-- Task details --
Your task is to repeat all of the data exactly while excluding the pictures.

======== Data for processing

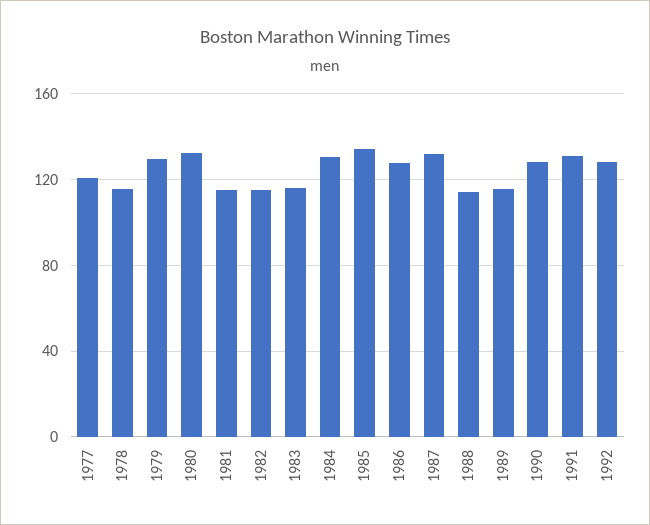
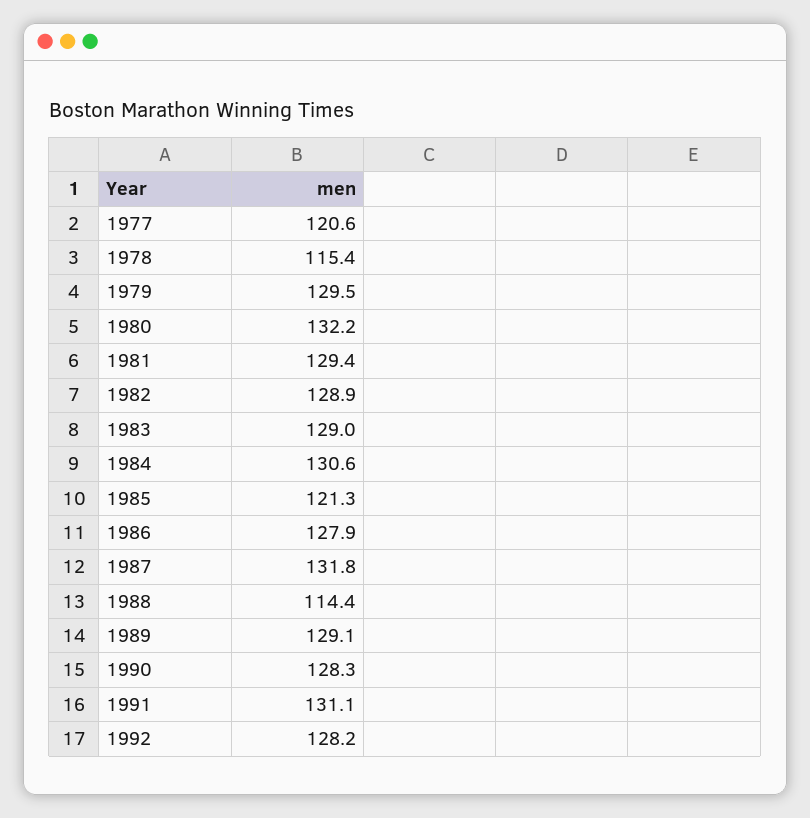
1981: 115 -> 129.4
1982: 115 -> 128.9
1983: 115 -> 129
1985: 135 -> 121.3
1989: 115 -> 129.1

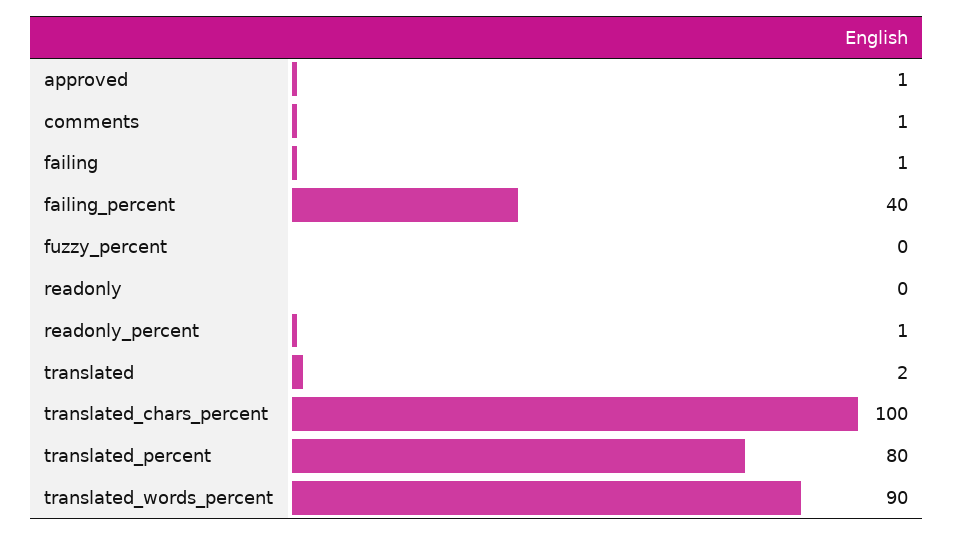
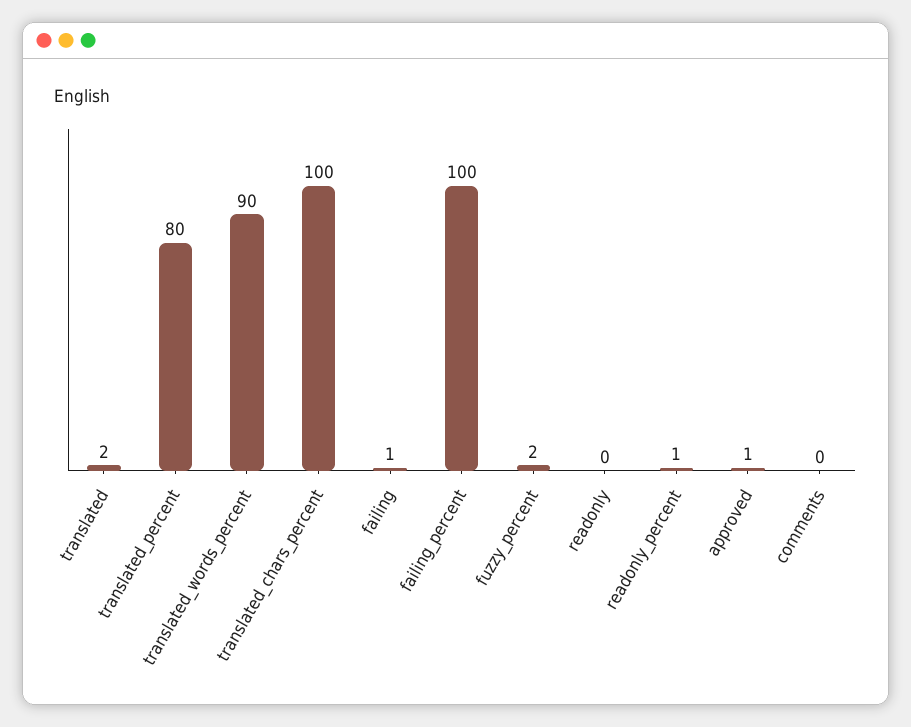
comments: 1 -> 0
failing_percent: 40 -> 100
fuzzy_percent: 0 -> 2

================

-- Response box --
1981: 115 -> 129.4
1982: 115 -> 128.9
1983: 115 -> 129
1985: 135 -> 121.3
1989: 115 -> 129.1

comments: 1 -> 0
failing_percent: 40 -> 100
fuzzy_percent: 0 -> 2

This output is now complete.